Dholaniya Pankaj Singh, Ghosh Soumitra, Surampudi Bapi Raju, Kondapi Anand K
Department of Biotechnology and Bioinfomatics, School of Life Sciences, University of Hyderabad, Hyderabad 500046, Telangana, India; Cognitive Science Lab, International Institute of Information Technology (IIIT) Hyderabad, Hyderabad 500032, Telangana, India.

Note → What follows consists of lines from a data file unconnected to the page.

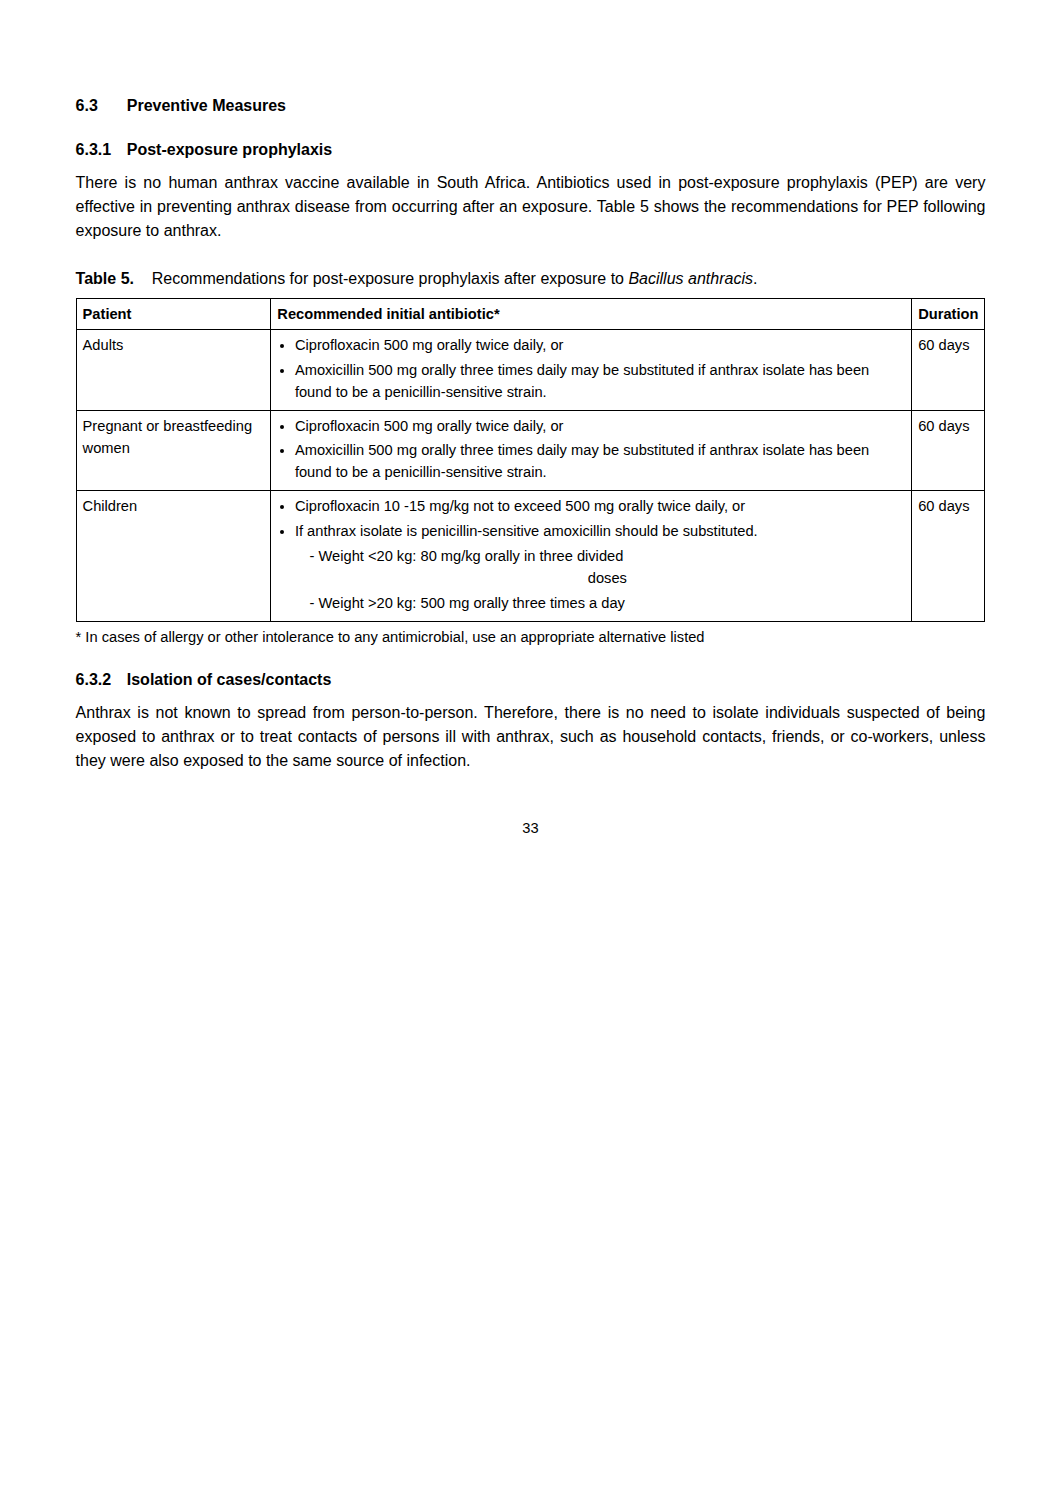6.3 Preventive Measures
6.3.1 Post-exposure prophylaxis
There is no human anthrax vaccine available in South Africa. Antibiotics used in post-exposure prophylaxis (PEP) are very effective in preventing anthrax disease from occurring after an exposure. Table 5 shows the recommendations for PEP following exposure to anthrax.
Table 5. Recommendations for post-exposure prophylaxis after exposure to Bacillus anthracis.
| Patient | Recommended initial antibiotic* | Duration |
| --- | --- | --- |
| Adults | Ciprofloxacin 500 mg orally twice daily, or Amoxicillin 500 mg orally three times daily may be substituted if anthrax isolate has been found to be a penicillin-sensitive strain. | 60 days |
| Pregnant or breastfeeding women | Ciprofloxacin 500 mg orally twice daily, or Amoxicillin 500 mg orally three times daily may be substituted if anthrax isolate has been found to be a penicillin-sensitive strain. | 60 days |
| Children | Ciprofloxacin 10 -15 mg/kg not to exceed 500 mg orally twice daily, or If anthrax isolate is penicillin-sensitive amoxicillin should be substituted. Weight <20 kg: 80 mg/kg orally in three divided doses Weight >20 kg: 500 mg orally three times a day | 60 days |
* In cases of allergy or other intolerance to any antimicrobial, use an appropriate alternative listed
6.3.2 Isolation of cases/contacts
Anthrax is not known to spread from person-to-person. Therefore, there is no need to isolate individuals suspected of being exposed to anthrax or to treat contacts of persons ill with anthrax, such as household contacts, friends, or co-workers, unless they were also exposed to the same source of infection.
33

School of Computer and Information Sciences, University of Hyderabad, Hyderabad 500046, Telangana, India; Cognitive Science Lab, International Institute of Information Technology (IIIT) Hyderabad, Hyderabad 500032, Telangana, India.
Biosystems. 2015 Sep;135:9-14. doi: 10.1016/j.biosystems.2015.07.002. Epub 2015 Jul 8.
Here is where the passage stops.